1. ## Help with partial derivatives

Hello,
I need to find the stationary points and classify them

$f(x,y)=\frac{xy}{1+x^2}$

This is how I did it:

(1) $f_x(x,y)=\frac{y(1-x^2)}{(1+x^2)^2}$
(2) $f_y(x,y)=\frac{x}{1+x^2}$

(2) yields that x=0

and (1) that y=0 or x=-1, x=1

So that I have 3 stationary points. But apparently the answer is that the only stationary point is (0,0); which I could get if I insert x=0 in (1). But the problem is that I don't understand why x=-1 and x=1 aren't valid solutions.

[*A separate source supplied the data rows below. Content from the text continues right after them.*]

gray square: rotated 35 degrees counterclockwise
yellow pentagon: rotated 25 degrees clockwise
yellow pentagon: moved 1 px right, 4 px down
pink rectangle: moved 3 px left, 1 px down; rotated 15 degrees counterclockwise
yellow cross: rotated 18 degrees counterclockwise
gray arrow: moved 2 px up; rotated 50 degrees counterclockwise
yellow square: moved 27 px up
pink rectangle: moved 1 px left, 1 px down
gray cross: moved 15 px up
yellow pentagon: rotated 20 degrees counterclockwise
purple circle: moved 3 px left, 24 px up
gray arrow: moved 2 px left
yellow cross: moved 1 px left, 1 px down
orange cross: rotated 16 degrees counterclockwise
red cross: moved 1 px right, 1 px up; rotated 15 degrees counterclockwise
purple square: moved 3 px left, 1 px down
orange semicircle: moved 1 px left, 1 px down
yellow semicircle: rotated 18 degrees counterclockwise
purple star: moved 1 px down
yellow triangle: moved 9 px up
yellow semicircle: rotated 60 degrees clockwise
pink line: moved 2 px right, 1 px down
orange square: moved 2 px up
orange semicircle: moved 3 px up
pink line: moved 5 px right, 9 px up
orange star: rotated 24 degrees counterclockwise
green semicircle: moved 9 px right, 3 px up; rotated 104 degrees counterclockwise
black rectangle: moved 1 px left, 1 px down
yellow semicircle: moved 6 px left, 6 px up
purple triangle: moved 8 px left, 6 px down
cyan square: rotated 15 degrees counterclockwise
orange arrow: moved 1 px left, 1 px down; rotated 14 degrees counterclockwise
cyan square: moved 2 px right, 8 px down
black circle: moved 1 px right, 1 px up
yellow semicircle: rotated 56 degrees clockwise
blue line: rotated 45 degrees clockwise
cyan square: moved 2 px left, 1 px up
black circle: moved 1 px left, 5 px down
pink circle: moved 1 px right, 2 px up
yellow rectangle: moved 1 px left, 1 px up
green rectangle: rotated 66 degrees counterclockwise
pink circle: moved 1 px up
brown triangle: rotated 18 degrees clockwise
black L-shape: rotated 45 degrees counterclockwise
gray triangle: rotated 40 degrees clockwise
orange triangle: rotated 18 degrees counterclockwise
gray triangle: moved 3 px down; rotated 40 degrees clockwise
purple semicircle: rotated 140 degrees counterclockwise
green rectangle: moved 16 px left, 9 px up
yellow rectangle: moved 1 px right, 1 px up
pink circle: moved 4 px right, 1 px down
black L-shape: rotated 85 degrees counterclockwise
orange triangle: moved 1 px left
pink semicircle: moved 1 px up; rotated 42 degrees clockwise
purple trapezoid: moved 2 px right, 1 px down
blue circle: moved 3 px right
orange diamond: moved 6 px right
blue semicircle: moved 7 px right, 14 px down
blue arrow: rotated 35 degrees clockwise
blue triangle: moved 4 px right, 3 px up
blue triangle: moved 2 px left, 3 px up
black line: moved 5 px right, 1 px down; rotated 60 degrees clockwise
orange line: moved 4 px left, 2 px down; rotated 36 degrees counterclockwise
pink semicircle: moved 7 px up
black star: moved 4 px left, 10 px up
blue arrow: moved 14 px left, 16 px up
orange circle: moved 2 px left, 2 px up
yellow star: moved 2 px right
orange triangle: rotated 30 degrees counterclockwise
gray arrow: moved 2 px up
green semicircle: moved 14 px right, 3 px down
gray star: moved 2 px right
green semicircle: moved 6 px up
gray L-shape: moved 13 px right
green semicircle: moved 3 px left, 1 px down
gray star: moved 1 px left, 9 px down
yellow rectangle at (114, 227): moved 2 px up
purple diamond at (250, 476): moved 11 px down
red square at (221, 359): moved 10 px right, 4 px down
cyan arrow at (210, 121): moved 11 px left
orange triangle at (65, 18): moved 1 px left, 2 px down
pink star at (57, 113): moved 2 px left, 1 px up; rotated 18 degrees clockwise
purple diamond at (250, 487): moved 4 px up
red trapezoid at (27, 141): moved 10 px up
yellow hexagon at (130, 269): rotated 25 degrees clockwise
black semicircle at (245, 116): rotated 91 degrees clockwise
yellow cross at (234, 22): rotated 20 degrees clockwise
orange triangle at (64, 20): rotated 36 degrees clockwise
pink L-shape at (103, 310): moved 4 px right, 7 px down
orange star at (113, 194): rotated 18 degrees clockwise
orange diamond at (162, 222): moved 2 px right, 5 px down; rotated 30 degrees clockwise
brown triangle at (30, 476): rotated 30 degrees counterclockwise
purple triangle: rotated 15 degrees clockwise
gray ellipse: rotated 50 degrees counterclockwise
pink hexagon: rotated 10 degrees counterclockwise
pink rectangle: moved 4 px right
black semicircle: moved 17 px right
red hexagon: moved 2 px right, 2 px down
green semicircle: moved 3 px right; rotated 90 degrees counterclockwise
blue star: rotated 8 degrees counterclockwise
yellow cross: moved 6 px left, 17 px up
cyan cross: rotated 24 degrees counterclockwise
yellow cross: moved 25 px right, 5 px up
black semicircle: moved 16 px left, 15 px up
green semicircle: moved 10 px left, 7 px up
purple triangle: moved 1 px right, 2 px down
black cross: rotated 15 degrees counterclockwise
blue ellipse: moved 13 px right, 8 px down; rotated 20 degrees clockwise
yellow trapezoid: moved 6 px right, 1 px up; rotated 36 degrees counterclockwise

2. Originally Posted by sebasto
Hello,
I need to find the stationary points and classify them

$f(x,y)=\frac{xy}{1+x^2}$

This is how I did it:

(1) $f_x(x,y)=\frac{y(1-x^2)}{(1+x^2)^2}$
(2) $f_y(x,y)=\frac{x}{1+x^2}$

(2) yields that x=0

and (1) that y=0 or x=-1, x=1

So that I have 3 stationary points. But apparently the answer is that the only stationary point is (0,0); which I could get if I insert x=0 in (1). But the problem is that I don't understand why x=-1 and x=1 aren't valid solutions.
Both equations have to be satisfied simultaneously. Does $x = \pm 1$ satisfy equation (2)?